→ Task requirements
Every entry in the data below needs to be repeated exactly.
------------------------------------------------------------------------
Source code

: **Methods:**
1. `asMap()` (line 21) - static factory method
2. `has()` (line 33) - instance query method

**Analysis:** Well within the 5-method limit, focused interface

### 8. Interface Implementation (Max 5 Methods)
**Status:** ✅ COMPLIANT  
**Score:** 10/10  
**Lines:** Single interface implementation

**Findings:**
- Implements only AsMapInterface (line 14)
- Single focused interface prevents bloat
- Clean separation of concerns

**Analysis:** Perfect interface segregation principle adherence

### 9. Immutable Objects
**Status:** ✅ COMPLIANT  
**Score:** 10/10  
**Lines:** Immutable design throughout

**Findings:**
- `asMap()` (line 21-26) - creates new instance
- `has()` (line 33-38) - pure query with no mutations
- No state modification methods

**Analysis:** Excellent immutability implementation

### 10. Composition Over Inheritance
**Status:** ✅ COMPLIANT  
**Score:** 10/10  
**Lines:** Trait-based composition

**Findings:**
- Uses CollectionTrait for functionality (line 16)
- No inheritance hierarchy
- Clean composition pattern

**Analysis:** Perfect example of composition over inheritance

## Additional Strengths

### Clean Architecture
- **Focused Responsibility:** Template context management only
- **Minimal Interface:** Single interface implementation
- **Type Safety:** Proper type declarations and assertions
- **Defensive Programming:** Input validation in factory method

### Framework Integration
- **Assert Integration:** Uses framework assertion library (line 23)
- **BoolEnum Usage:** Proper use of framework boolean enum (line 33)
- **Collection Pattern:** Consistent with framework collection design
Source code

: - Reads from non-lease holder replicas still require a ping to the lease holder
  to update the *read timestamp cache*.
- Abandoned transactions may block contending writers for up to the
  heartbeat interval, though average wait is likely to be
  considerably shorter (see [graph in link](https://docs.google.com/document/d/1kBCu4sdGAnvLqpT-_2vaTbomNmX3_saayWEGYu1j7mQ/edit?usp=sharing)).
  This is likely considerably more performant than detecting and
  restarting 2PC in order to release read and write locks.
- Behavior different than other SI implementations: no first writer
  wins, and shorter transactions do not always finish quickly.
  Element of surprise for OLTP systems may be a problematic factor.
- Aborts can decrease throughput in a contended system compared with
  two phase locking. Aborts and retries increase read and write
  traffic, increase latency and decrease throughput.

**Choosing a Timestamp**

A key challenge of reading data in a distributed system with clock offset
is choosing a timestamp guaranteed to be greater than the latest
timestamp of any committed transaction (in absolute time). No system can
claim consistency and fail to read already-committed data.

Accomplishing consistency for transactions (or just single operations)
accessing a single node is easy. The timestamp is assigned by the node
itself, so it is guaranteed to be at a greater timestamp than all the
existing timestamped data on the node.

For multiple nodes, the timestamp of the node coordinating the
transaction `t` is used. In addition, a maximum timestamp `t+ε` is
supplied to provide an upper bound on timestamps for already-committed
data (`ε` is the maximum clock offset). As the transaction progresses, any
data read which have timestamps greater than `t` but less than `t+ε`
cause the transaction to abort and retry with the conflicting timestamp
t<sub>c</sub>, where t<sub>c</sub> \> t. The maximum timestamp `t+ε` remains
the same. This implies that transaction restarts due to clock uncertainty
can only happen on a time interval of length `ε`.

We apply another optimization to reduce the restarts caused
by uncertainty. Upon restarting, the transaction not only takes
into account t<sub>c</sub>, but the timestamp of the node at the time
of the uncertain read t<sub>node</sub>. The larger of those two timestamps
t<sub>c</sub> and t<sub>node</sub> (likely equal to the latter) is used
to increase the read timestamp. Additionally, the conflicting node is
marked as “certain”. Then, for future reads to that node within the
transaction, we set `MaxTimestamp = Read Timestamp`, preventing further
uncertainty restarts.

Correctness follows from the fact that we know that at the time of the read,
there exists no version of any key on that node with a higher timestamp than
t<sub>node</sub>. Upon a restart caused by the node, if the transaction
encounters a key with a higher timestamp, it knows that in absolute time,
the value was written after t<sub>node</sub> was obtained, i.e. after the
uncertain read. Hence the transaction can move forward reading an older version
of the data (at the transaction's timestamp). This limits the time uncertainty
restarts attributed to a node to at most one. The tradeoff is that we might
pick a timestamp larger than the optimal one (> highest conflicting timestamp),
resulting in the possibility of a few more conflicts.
------------------------------------------------------------------------
→ Written solution
Source code

: **Methods:**
1. `asMap()` (line 21) - static factory method
2. `has()` (line 33) - instance query method

**Analysis:** Well within the 5-method limit, focused interface

### 8. Interface Implementation (Max 5 Methods)
**Status:** ✅ COMPLIANT  
**Score:** 10/10  
**Lines:** Single interface implementation

**Findings:**
- Implements only AsMapInterface (line 14)
- Single focused interface prevents bloat
- Clean separation of concerns

**Analysis:** Perfect interface segregation principle adherence

### 9. Immutable Objects
**Status:** ✅ COMPLIANT  
**Score:** 10/10  
**Lines:** Immutable design throughout

**Findings:**
- `asMap()` (line 21-26) - creates new instance
- `has()` (line 33-38) - pure query with no mutations
- No state modification methods

**Analysis:** Excellent immutability implementation

### 10. Composition Over Inheritance
**Status:** ✅ COMPLIANT  
**Score:** 10/10  
**Lines:** Trait-based composition

**Findings:**
- Uses CollectionTrait for functionality (line 16)
- No inheritance hierarchy
- Clean composition pattern

**Analysis:** Perfect example of composition over inheritance

## Additional Strengths

### Clean Architecture
- **Focused Responsibility:** Template context management only
- **Minimal Interface:** Single interface implementation
- **Type Safety:** Proper type declarations and assertions
- **Defensive Programming:** Input validation in factory method

### Framework Integration
- **Assert Integration:** Uses framework assertion library (line 23)
- **BoolEnum Usage:** Proper use of framework boolean enum (line 33)
- **Collection Pattern:** Consistent with framework collection design
Source code

: - Reads from non-lease holder replicas still require a ping to the lease holder
  to update the *read timestamp cache*.
- Abandoned transactions may block contending writers for up to the
  heartbeat interval, though average wait is likely to be
  considerably shorter (see [graph in link](https://docs.google.com/document/d/1kBCu4sdGAnvLqpT-_2vaTbomNmX3_saayWEGYu1j7mQ/edit?usp=sharing)).
  This is likely considerably more performant than detecting and
  restarting 2PC in order to release read and write locks.
- Behavior different than other SI implementations: no first writer
  wins, and shorter transactions do not always finish quickly.
  Element of surprise for OLTP systems may be a problematic factor.
- Aborts can decrease throughput in a contended system compared with
  two phase locking. Aborts and retries increase read and write
  traffic, increase latency and decrease throughput.

**Choosing a Timestamp**

A key challenge of reading data in a distributed system with clock offset
is choosing a timestamp guaranteed to be greater than the latest
timestamp of any committed transaction (in absolute time). No system can
claim consistency and fail to read already-committed data.

Accomplishing consistency for transactions (or just single operations)
accessing a single node is easy. The timestamp is assigned by the node
itself, so it is guaranteed to be at a greater timestamp than all the
existing timestamped data on the node.

For multiple nodes, the timestamp of the node coordinating the
transaction `t` is used. In addition, a maximum timestamp `t+ε` is
supplied to provide an upper bound on timestamps for already-committed
data (`ε` is the maximum clock offset). As the transaction progresses, any
data read which have timestamps greater than `t` but less than `t+ε`
cause the transaction to abort and retry with the conflicting timestamp
t<sub>c</sub>, where t<sub>c</sub> \> t. The maximum timestamp `t+ε` remains
the same. This implies that transaction restarts due to clock uncertainty
can only happen on a time interval of length `ε`.

We apply another optimization to reduce the restarts caused
by uncertainty. Upon restarting, the transaction not only takes
into account t<sub>c</sub>, but the timestamp of the node at the time
of the uncertain read t<sub>node</sub>. The larger of those two timestamps
t<sub>c</sub> and t<sub>node</sub> (likely equal to the latter) is used
to increase the read timestamp. Additionally, the conflicting node is
marked as “certain”. Then, for future reads to that node within the
transaction, we set `MaxTimestamp = Read Timestamp`, preventing further
uncertainty restarts.

Correctness follows from the fact that we know that at the time of the read,
there exists no version of any key on that node with a higher timestamp than
t<sub>node</sub>. Upon a restart caused by the node, if the transaction
encounters a key with a higher timestamp, it knows that in absolute time,
the value was written after t<sub>node</sub> was obtained, i.e. after the
uncertain read. Hence the transaction can move forward reading an older version
of the data (at the transaction's timestamp). This limits the time uncertainty
restarts attributed to a node to at most one. The tradeoff is that we might
pick a timestamp larger than the optimal one (> highest conflicting timestamp),
resulting in the possibility of a few more conflicts.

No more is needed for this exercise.